> **Ваши задания**
a) Перескажите короче абзац отрывка, начинающийся словами «По приезде в лагерь». Сохраните все главные факты.
b) Куда, согласно отрывку, бояре советовали Ростиславу возвратиться вместо продолжения похода?
c) Изложите содержание отрывка в двух предложениях.

> **Предложенный отрывок**
━━━━
По приезде в лагерь он созвал на совет племянников и дружину, чтобы обсудить дальнейшие действия. Смерть Вячеслава разрушила систему двоевластия, которая до сих пор только и обеспечивала формальные основания для первенства Мстиславичей перед Юрием. Отныне суздальский князь приобретал неоспоримое старейшинство в роду Мономаха, а вместе с ним и законные права на великое княжение. Осторожные бояре советовали Ростиславу отложить поход и возвратиться в Киев, чтобы путем заключения нового ряда с киевским вечем создать хоть какую-то легальную почву для продолжения борьбы с дядей. «Ты ся еси еще с людми [в] Киеве не утвердил, – говорили они. – А поеди лепле [лучше] в Киев же, с людми утвердися. Да аче стрыи [дядя] придеть на тя Дюрги, поне ты ся с людми утвердил будеши [у тебя будет договор с киевлянами о великом княжении], годно ти ся с ним умирити, умиришися [найдешь нужным с ним помириться, помиришься]; пакы ли а [иначе] рать зачнеши с ним». Однако Ростислав, обычно такой миролюбивый, на этот раз проявил несвойственную ему воинственность. Поход на Чернигов продолжился.
━━━━
> **Исходный материал**

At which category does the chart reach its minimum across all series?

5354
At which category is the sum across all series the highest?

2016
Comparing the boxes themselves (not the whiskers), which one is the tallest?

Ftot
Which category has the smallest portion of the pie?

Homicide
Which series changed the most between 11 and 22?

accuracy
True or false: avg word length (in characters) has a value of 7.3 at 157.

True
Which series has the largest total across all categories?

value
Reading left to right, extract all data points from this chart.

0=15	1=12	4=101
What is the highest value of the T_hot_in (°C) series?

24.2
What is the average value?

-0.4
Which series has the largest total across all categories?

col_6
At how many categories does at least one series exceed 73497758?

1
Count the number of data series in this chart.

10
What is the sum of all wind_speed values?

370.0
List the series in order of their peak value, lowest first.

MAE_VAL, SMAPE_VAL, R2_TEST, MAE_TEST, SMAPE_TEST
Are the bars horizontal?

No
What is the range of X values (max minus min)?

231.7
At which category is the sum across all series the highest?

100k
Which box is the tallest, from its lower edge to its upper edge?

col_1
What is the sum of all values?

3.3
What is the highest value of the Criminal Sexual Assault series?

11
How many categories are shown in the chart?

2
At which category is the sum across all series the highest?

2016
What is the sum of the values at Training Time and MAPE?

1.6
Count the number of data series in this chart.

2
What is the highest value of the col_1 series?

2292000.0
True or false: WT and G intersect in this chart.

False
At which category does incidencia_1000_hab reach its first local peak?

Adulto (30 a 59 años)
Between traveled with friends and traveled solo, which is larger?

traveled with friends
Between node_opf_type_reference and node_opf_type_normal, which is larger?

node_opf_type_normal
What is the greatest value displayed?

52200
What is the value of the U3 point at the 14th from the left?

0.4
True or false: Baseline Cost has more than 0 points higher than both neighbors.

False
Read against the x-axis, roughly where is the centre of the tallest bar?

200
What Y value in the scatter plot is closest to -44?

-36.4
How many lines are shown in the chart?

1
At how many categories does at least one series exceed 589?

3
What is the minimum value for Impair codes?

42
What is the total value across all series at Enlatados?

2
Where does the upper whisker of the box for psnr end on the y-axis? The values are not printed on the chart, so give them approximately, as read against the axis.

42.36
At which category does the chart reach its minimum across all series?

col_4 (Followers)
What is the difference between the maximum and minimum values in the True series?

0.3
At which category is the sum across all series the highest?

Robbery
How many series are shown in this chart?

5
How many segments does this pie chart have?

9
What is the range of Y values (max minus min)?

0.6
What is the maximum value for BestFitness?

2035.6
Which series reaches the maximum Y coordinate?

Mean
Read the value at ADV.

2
━━━━
> **Письменные ответы**
a) По приезде в лагерь на совет были созваны племянники и дружина. Смерть Вячеслава разрушила двоевластие, которое давало Мстиславичам формальное первенство перед Юрием. Теперь суздальский князь стал бесспорно старшим в роду Мономаха и получил законные права на великое княжение. Осторожные бояре советовали Ростиславу отложить поход и вернуться в Киев, чтобы заключить новый ряд с киевским вечем. Тогда при приходе дяди он мог бы либо помириться с ним, либо начать войну. Однако обычно миролюбивый Ростислав проявил воинственность, и поход на Чернигов продолжился.

b) В Киев.

c) После смерти Вячеслава система двоевластия рухнула, и суздальский князь получил неоспоримое старейшинство в роду Мономаха и законные права на великое княжение. Осторожные бояре советовали Ростиславу вернуться в Киев и заключить договор с киевлянами, но он проявил несвойственную ему воинственность, и поход на Чернигов продолжился.